BEGIN SELECTED EXCERPT
- Mehmudpur Location in Punjab, India Mehmudpur Mehmudpur (India)
- Coordinates: 31°09′03″N 75°27′03″E﻿ / ﻿31.1508841°N 75.4508976°E
- Country: India
- State: Punjab
- District: Jalandhar
- Tehsil: Nakodar

Government
- • Type: Panchayat raj
- • Body: Gram panchayat
- Elevation: 240 m (790 ft)

Population (2011)
- • Total: 237
- Sex ratio 128/109 ♂/♀

Languages
- • Official: Punjabi
- Time zone: UTC+5:30 (IST)
- ISO 3166 code: IN-PB
- Vehicle registration: PB- 08
- Website: jalandhar.nic.in

= Mehmudpur, Nakodar =

Mehmudpur is a village in Nakodar in Jalandhar district of Punjab State, India. It is located 4.5 km from Nakodar, 32.5 km from Kapurthala, 25.8 km from district headquarter Jalandhar and 159 km from state capital Chandigarh. The village is administrated by a sarpanch who is an elected representative of village as per Panchayati raj (India).

== Transport ==
Nakodar railway station is the nearest train station. The village is 59 km away from domestic airport in Ludhiana and the nearest international airport is located in Chandigarh also Sri Guru Ram Dass Jee International Airport is the second nearest airport which is 113 km away in Amritsar.
END SELECTED EXCERPT
EXERCISE DETAILS: Rewrite the text on Mehmudpur from "- ISO 3166 code: IN-PB" up to and including "Panchayati raj (India).", putting "village head" in place of "sarpanch".
BEGIN DATA PROVIDED
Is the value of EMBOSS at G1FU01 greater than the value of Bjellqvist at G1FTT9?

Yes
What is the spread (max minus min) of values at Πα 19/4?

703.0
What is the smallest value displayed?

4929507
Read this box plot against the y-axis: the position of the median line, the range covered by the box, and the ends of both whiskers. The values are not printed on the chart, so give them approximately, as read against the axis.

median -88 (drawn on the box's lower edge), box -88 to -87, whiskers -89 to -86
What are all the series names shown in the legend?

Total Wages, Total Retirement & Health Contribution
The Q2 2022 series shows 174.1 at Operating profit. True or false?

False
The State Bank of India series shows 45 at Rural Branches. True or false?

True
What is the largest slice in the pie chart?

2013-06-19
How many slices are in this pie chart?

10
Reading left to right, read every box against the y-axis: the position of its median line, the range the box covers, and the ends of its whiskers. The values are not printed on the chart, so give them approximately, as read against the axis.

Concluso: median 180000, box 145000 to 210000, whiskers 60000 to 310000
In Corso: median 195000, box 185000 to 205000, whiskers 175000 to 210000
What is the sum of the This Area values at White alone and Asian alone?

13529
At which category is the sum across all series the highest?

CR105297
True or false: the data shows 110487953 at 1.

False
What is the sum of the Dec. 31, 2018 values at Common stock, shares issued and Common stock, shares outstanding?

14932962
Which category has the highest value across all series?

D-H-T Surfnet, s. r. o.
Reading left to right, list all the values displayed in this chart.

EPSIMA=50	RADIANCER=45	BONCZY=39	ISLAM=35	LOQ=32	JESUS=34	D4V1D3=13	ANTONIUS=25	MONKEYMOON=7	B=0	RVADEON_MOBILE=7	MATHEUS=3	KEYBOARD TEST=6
END DATA PROVIDED
SOLUTION FOR THIS TASK:
- ISO 3166 code: IN-PB
- Vehicle registration: PB- 08
- Website: jalandhar.nic.in

= Mehmudpur, Nakodar =

Mehmudpur is a village in Nakodar in Jalandhar district of Punjab State, India. It is located 4.5 km from Nakodar, 32.5 km from Kapurthala, 25.8 km from district headquarter Jalandhar and 159 km from state capital Chandigarh. The village is administrated by a village head who is an elected representative of village as per Panchayati raj (India).